Launched with much fanfare, the iPhone 15 and its sibling, the iPhone 15 Plus, have recently been spotted with steep price reductions on China’s major e-commerce platforms. On Alibaba Group Holding’s Taobao platform, the iPhone 15 and 15 Plus are available for roughly 800 yuan (US$109) and 900 yuan less than their official listing prices. Meanwhile, on PDD Holdings’ Pinduoduo, an inspection revealed the basic 128GB iPhone 15 being marketed at 5,198 yuan, a discount of 801 yuan off its standard retail price.
While Apple is renowned for maintaining stringent control over its product pricing, neither Apple nor the aforementioned e-commerce giants have offered any comments regarding these discounts.
The backdrop for these price reductions is the forthcoming Double 11 Global Sales Festival, celebrated on November 11th annually. This event, also known as Singles’ Day, sees China’s e-commerce behemoths vying for consumers’ attention with competitive pricing, especially as the country grapples with economic challenges. As part of the build-up, Alibaba’s Taobao and Tmall Group have announced the commencement of Singles’ Day presales on October 24th evening.

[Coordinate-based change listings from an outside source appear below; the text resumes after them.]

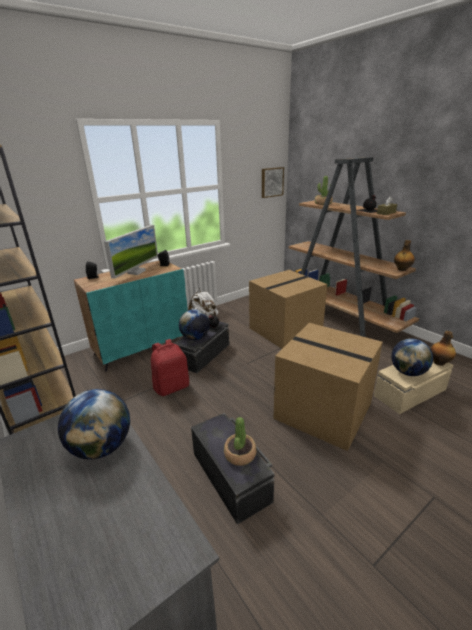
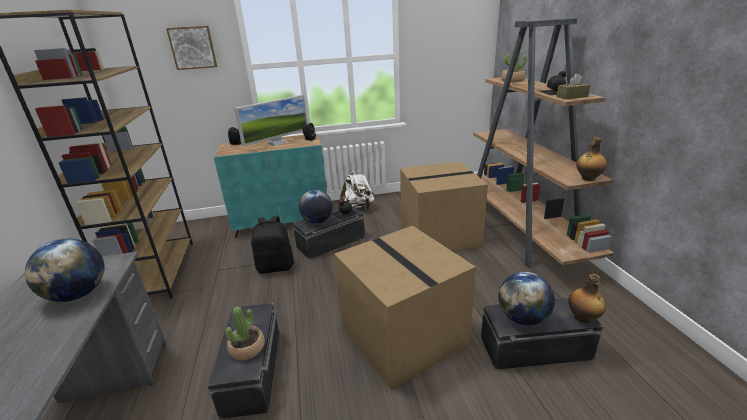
camera: 25 degrees right, 0 degrees up
(172, 387) = (276, 267): red backpack -> black backpack
(271, 182) = (470, 52): picture -> picture (193, 47)
(411, 393) = (535, 349): beige storage box -> black storage box

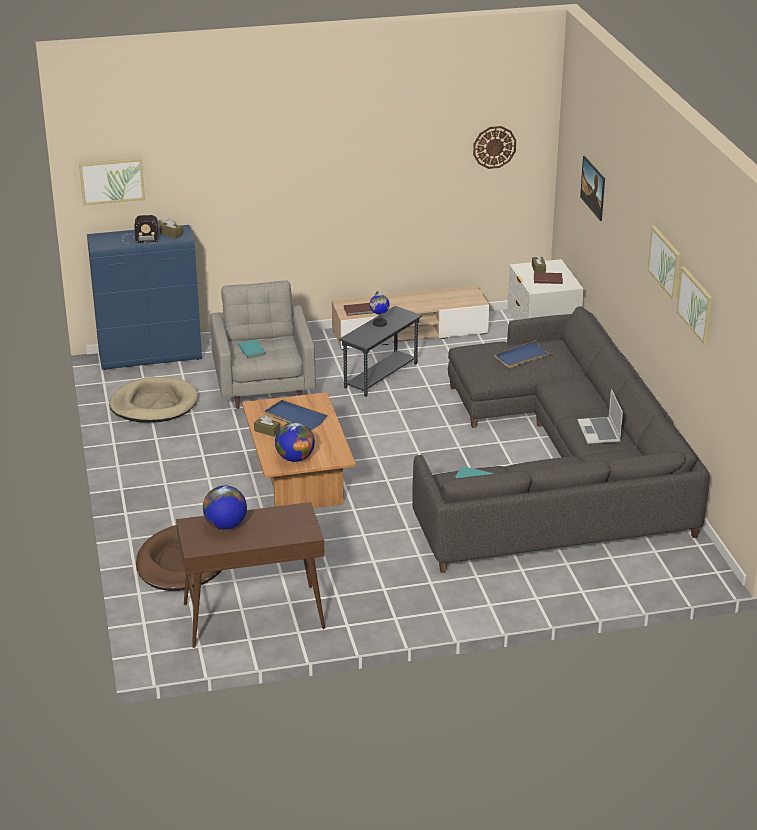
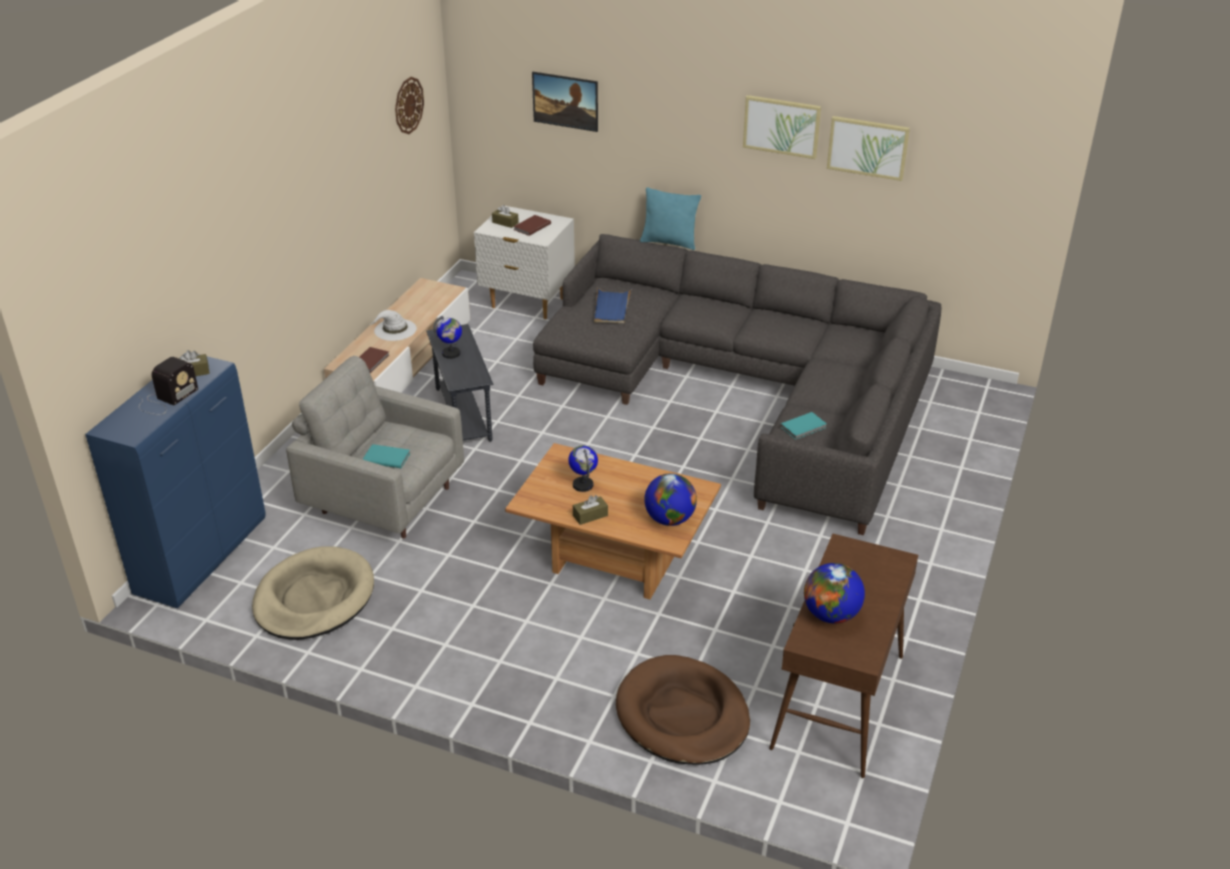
camera: 55 degrees left, 5 degrees up
(112, 180) = (94, 336): picture -> none
(295, 417) = (583, 485): blue tray -> globe
(403, 303) = (395, 330): none -> white hat
(599, 432) = (791, 328): laptop -> none
(607, 333) = (669, 242): none -> turquoise pillow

The anticipation surrounding this event is immense, with Alibaba projecting the participation of nearly a billion consumers.
Market analyses have pointed towards a somewhat lukewarm reception for the iPhone 15 series in China when compared to its predecessor. Data from market consultancy firm Counterpoint Research reveals that the iPhone 15’s initial 17-day sales in China trailed the iPhone 14’s numbers by 4.5%. Counterpoint analyst Mengmeng Zhang interprets this downturn as a symptom of a larger trend – a widespread dip in consumer expenditure.
Apple’s challenges in the Chinese market don’t end there. The tech giant from Cupertino, California, is grappling with the impressive might of Huawei. The latter’s recent release, the Mate 60 Pro, featuring an impressive domestic chip – despite US trade restrictions – has garnered significant attention. Analysts have noted a sharp decrease in the iPhone 15’s sales compared to the iPhone 14. Meanwhile, Huawei’s Mate 60 series has witnessed robust sales, shipping over 1.6 million units within the initial six-week sales period.
Fuelled by the success of the Mate 60 series, Huawei has revised its sales projections for the latter half of 2023, anticipating a 20% surge, which would culminate in an annual sales figure of 40 million smartphones.